Seems like it could be useful for resizing the networks, no? Start with ChatGPT 4 then release an open version of it with much fewer parameters.

Or maybe some metaparameter that mucks with the sizes during training produces better results. Start large to get a baseline, then reduce size to increase coherence and learning speed, then scale up again once that is maxed out.

SubiculumCode · 2024-02-22T03:57:44 1708574264

Perhaps doing this to generate 10 similar but different versions of a model can then be fed into mixture of experts?

vessenes · 2024-02-22T07:39:50 1708587590

Ooh that’s a good idea! Although mistral seems to have been seeded with identical copies of mistral, so maybe it doesn’t buy you much? Sounds worth trying though!

SubiculumCode · 2024-02-22T15:26:06 1708615566

The deep problem of my life: I'm interested in so many things, but only have time to pursue one hobby and one neuroscience career. If it is indeed a good idea, its only from connecting gleaned generalizations with other gleaned generalizations; but the devil is often in the details; and I will never have enough time to try myself. :)

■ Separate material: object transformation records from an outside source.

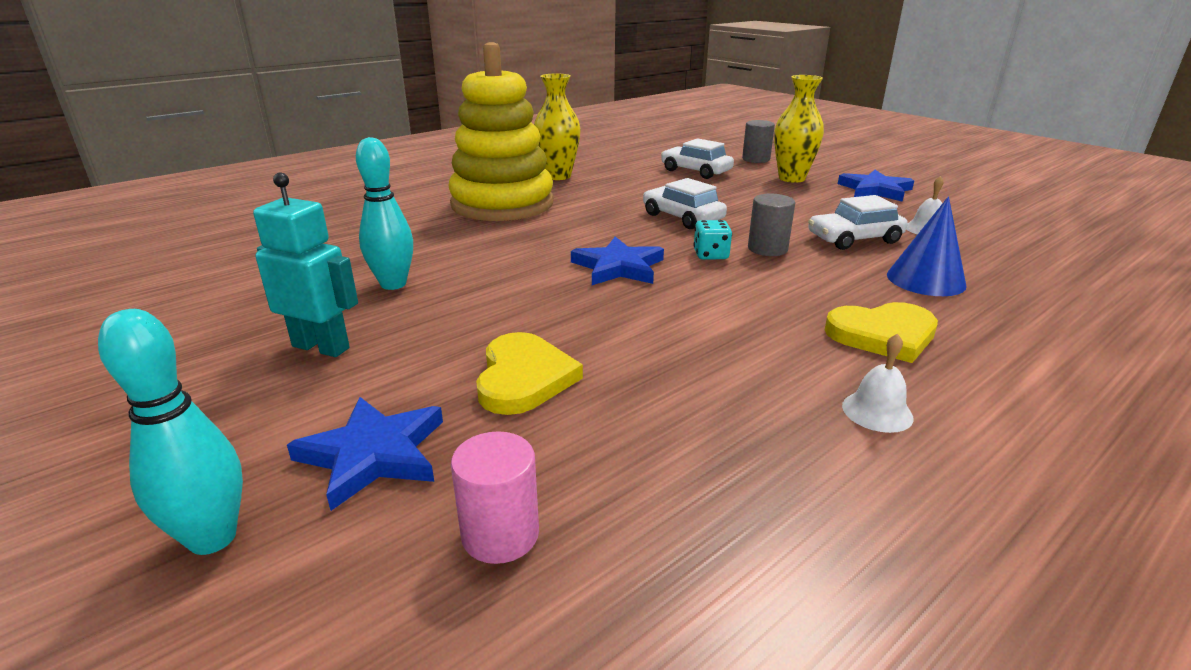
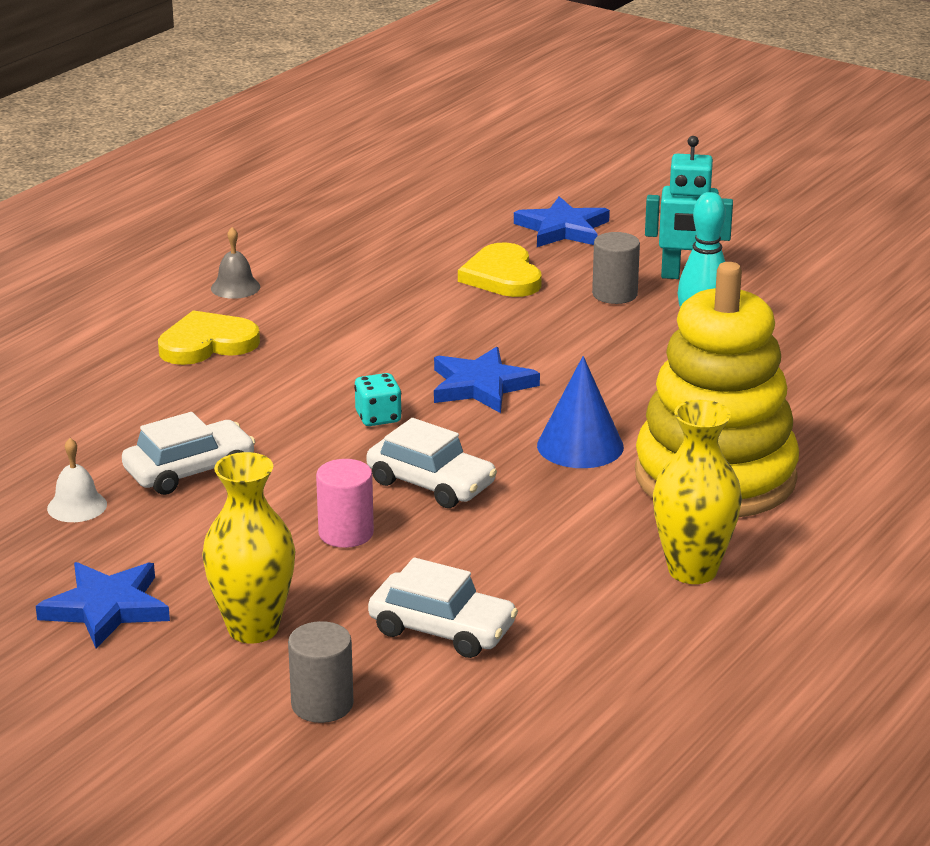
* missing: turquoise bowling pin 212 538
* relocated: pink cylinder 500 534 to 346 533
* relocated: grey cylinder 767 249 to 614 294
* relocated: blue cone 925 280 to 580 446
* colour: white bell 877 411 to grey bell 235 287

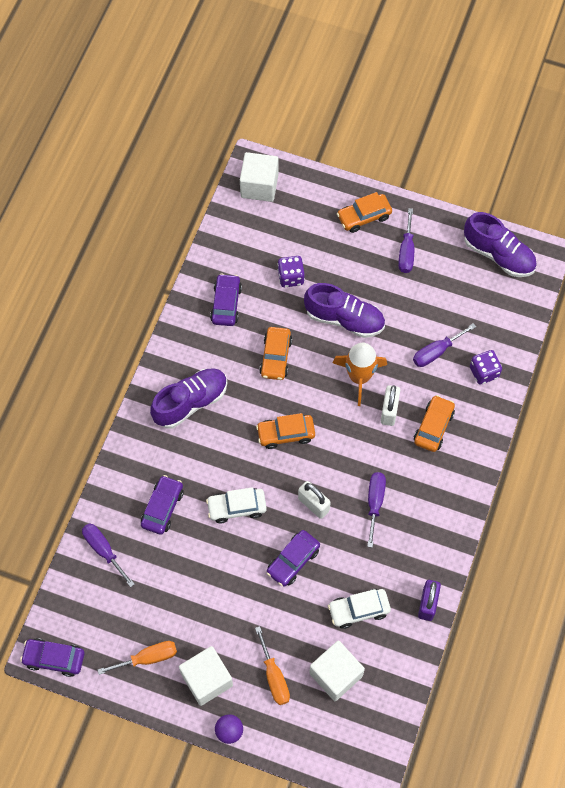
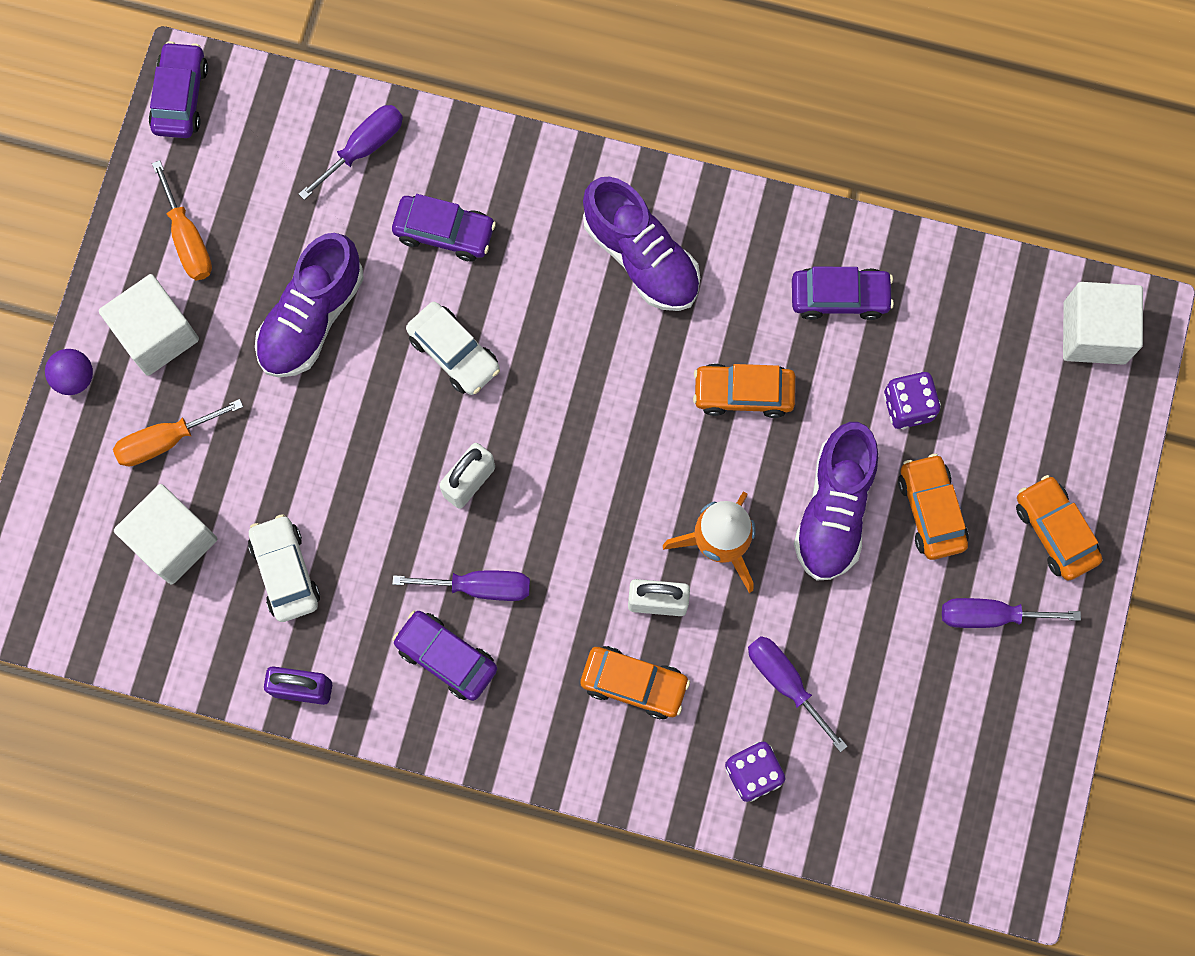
* relocated: orange car 286 434 to 931 510
* relocated: purple car 293 561 to 446 657
* relocated: purple shoe 498 255 to 312 317
* spun: white car 236 507 = 454 353 150 degrees clockwise

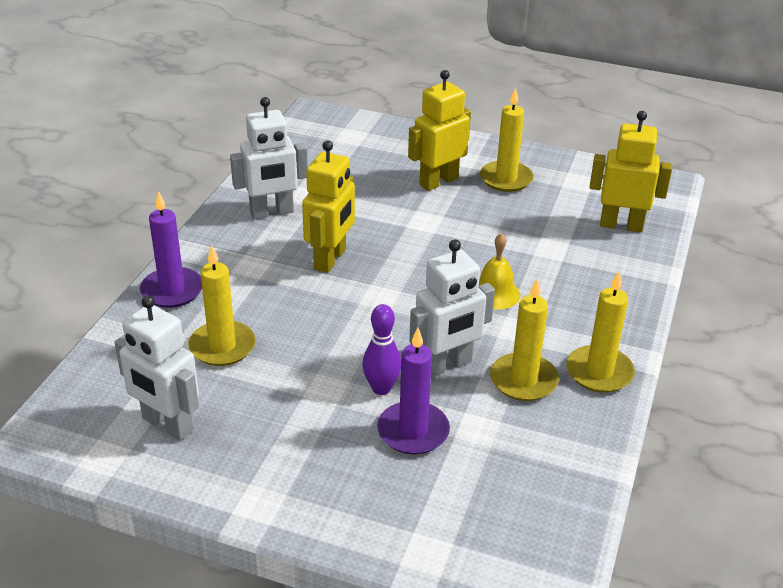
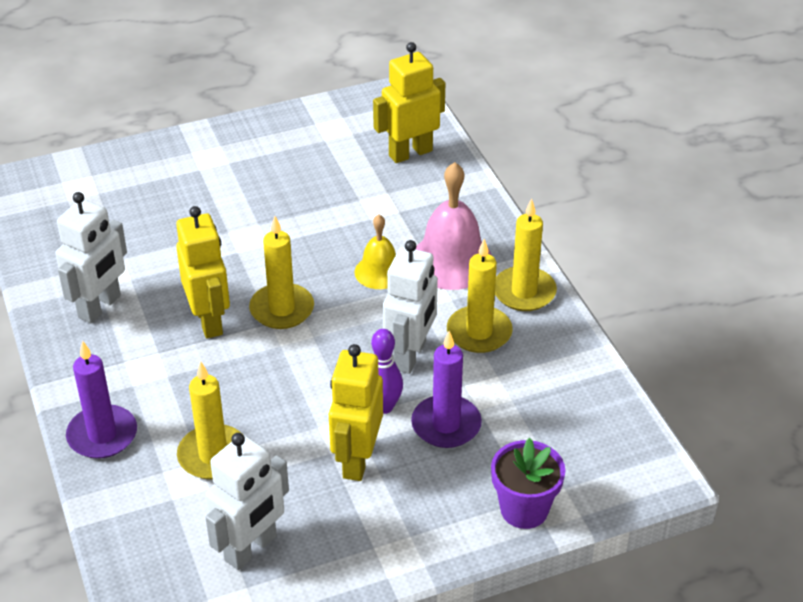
* appeared: pink bell 451 261
* appeared: purple flower pot 524 509
* relocated: yellow robot 438 181 to 357 460
* relocated: yellow candle 506 179 to 282 309
* spun: white robot 167 424 = 251 549 45 degrees counterclockwise

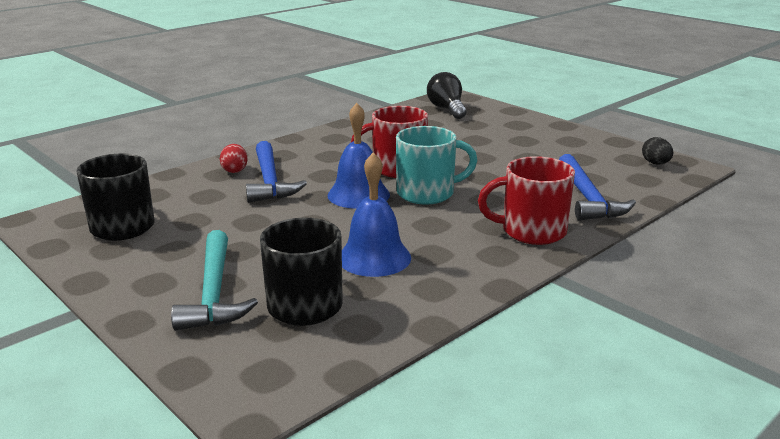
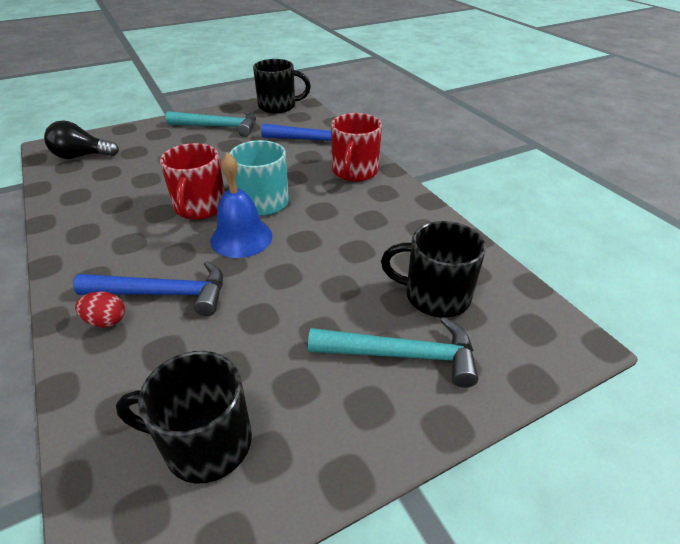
* missing: blue bell 374 257
* appeared: turquoise hammer 219 127
* exchanged: black egg 655 163 to black mug 278 106

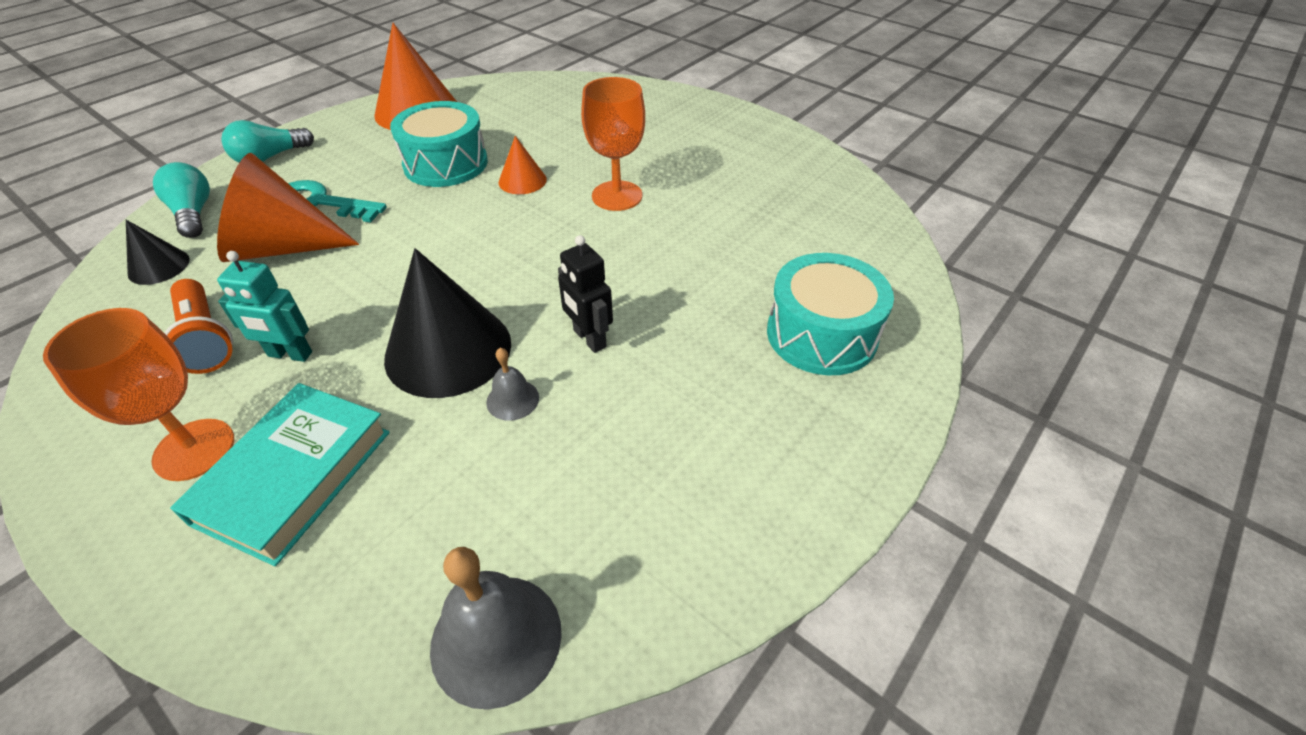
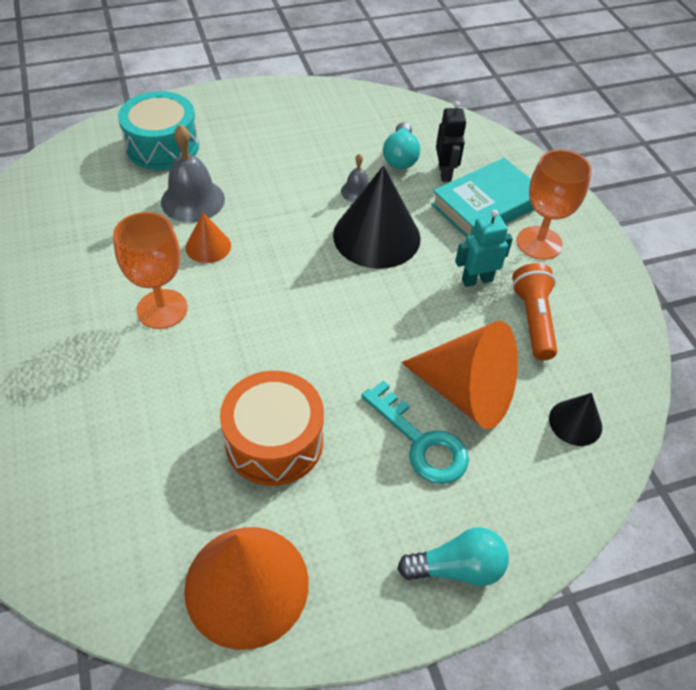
* relocated: turquoise light bulb 194 214 to 400 157
* relocated: grey bell 496 638 to 193 200
* relocated: orange cone 522 180 to 208 246
* relocated: black robot 589 339 to 445 173
* colour: turquoise drum 446 164 to orange drum 274 441
* spun: turquoise robot 290 354 = 477 280 60 degrees counterclockwise

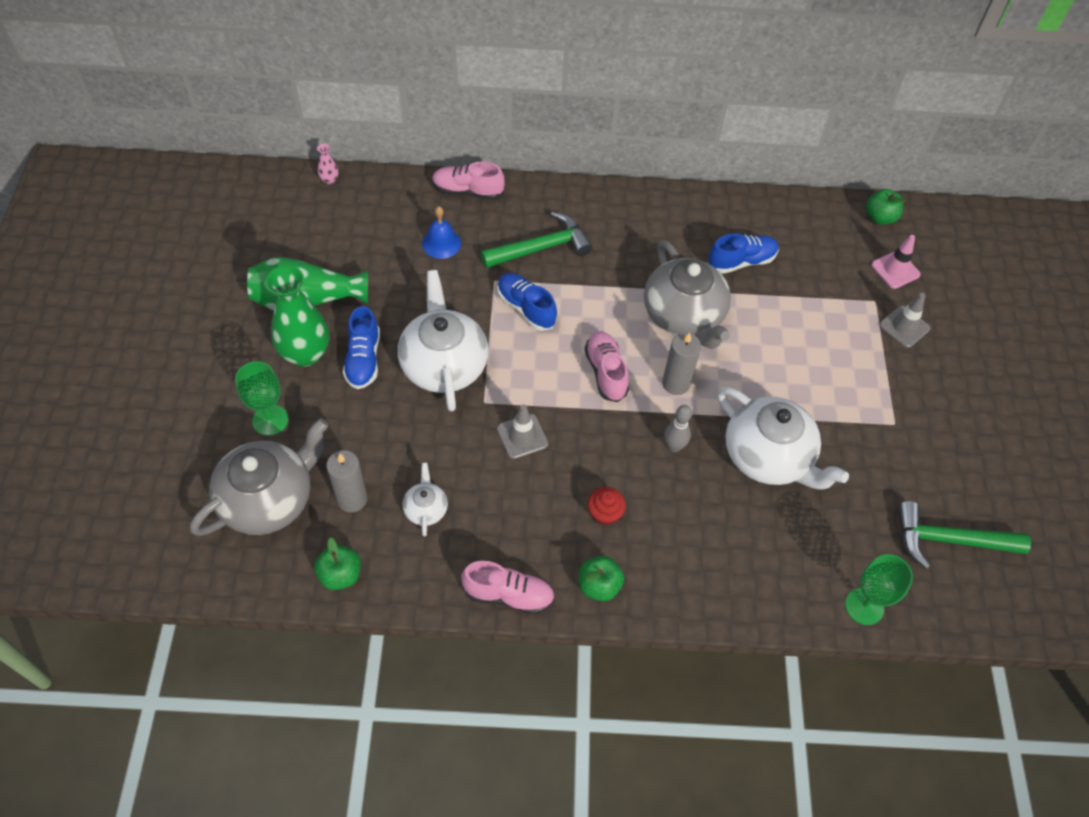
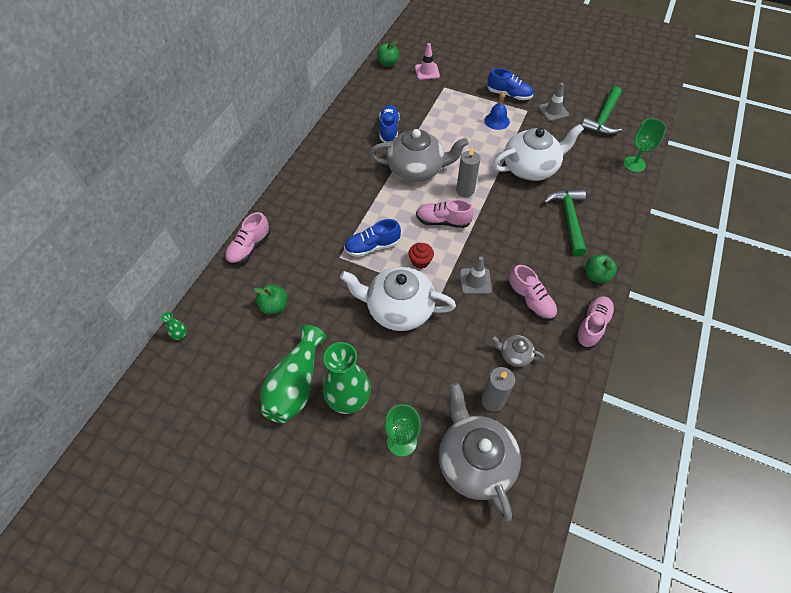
* missing: grey bowling pin 674 446
* appeared: pink shoe 530 301
* relocated: green apple 340 575 to 274 306
* relocated: blue shoe 363 359 to 509 95
* relocated: blue bell 441 243 to 497 121
* relocated: green hammer 542 248 to 568 219
* relocated: red cupcake 604 513 to 420 261
* relocated: grey traffic cone 904 327 to 553 111
* colour: pink vase 329 180 to green vase 180 335
* colour: white teapot 426 509 to grey teapot 514 355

daxfohl · 2024-02-25T08:15:22 1708848922

Or a good way to teleport out of local minima while training. Create a few clones and take the one with the steepest gradients.

namibj · 2024-02-23T18:05:03 1708711503

Hmmm, I could think of using it to update a DDPM with a conditioning input as the dataset expands from an RL/online process, without ruining the conditioning mechanism that's only trainable through the actual RL itself.

I.e., self-supervised training is done to produce semantically sensical results, and the RL-trained conditioning input steers to contextually useful results.

(Btw., if anyone has tips on how to not wreck the RL training's effort when updating the base model with the recently encountered semantically-valid training samples that can be used self-supervised, please tell. I'd hate to throw away the RL effort expended to aquire that much taking data for good self-supervised operation. It's already looking fairly expensive...)

daxfohl · 2024-02-25T01:00:27 1708822827

You could use this and try to tease out something similar to https://news.ycombinator.com/item?id=39487124, but for NNs instead of images. Maybe it's possible to have this NN diffusion model explain the pieces of the NN they generate and why parameters have those values.

If we can get that, then maybe we don't even need to train anymore; it'd be possible to start to generate NNs algorithmically.